Coconut coir, commonly known as coir, is one of the best growing mediums on the market. Coir is the fibrous byproduct extracted from the husk of the coconut. It has many applications in the home and in the garden. Here we will focus on the top five ways to grow your own coir garden.
1. Know Your Coir
Coir is made up of three texturally different components: Coco pith, coco fiber, and coco chips. Coco pith is a spongelike material that retains large quantities of water but has little ability to hold air. Coco fiber keeps very little water but has a high capacity to hold air. It also breaks down quickly. Coco chips serve as the combining agent that allows the properties of coco pith and coco fiber to work together. The chips hold air while the coir holds water, resulting in the highest air-to-water ratio of the three components.
2. Know the Manufacturing Process
When choosing where to purchase your coir, ask questions about how the coir was harvested and prepared for use. The manufacturing process is critical to the quality of the coir. To collect coir, the manufacturer must first soak the coconut husks in either fresh or tidal water. They then remove the shells and dry them for a year or more. After the drying process, the coir is then further refined into pith, fiber, and chips.
3. Prepare the Coir for Use
Compressed bricks or blocks are the most common forms of coir sold to consumers. In most cases, the manufacturer will include exact instructions on how to prepare the coir to be used. When in a brick form, you will need to soak the material in water to reconstitute the coir. Container size and the amount of water required will vary based on the size of the block. The coir will be ready to use when it has crumbled completely and absorbed all the water.
4. Check Moisture Levels
Moisture levels depend on the size of your bed, garden, the number of plants, and more. Fortunately, it’s easy to check the coir’s moisture level.

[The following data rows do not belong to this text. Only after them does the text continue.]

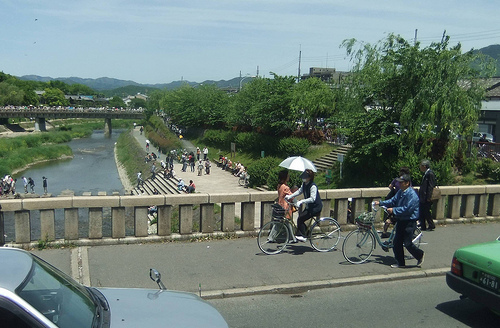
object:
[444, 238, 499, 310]
car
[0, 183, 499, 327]
bridge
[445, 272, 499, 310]
bumper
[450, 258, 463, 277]
tail light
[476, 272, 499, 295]
license plate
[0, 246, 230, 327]
car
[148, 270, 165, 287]
side mirror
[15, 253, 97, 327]
windshield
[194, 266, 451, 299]
curb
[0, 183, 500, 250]
safety railing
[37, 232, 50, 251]
weeds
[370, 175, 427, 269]
man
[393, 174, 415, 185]
cap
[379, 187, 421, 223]
jacket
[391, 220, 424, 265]
pants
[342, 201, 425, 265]
bike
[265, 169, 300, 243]
woman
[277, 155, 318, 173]
umbrella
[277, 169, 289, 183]
hair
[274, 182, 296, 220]
tunic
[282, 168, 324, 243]
woman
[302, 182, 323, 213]
vest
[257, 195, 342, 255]
bike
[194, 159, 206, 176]
crowd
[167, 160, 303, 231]
landing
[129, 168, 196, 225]
stairs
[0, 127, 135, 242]
river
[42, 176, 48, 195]
person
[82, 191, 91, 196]
stones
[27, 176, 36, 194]
person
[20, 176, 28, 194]
person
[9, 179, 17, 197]
person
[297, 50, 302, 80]
power pole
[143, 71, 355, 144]
trees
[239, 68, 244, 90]
power pole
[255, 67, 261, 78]
power pole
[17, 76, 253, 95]
mountains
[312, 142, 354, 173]
stairs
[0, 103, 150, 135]
bridge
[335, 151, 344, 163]
sign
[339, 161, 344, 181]
post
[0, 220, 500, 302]
sidewalk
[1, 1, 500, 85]
sky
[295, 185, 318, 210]
sleeve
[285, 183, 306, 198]
sleeve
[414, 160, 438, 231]
man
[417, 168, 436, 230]
suit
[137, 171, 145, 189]
person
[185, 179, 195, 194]
person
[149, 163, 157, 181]
person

Take about a fistful of the coir from the area you are testing and squeeze it. If water is visible between your fingers but does not spill out, you have the correct moisture level. If water runs out in excess, this is a sign of oversaturation. If there is no visible water, it is too dry, and you need to add water.
5. Recycle Coir
Due to coir’s ability to resist decay, you can take used coir and place it in outdoor beds or compost bins. No matter the quality of the soil you recycle it into, its properties are still useful in retaining water and helping break up dense soil. As mulch, it acts as a natural weed barrier and aids in the bed’s water retention.
If you decide to grow your own coir garden, share the results with others to spread the word about coir as a growing medium.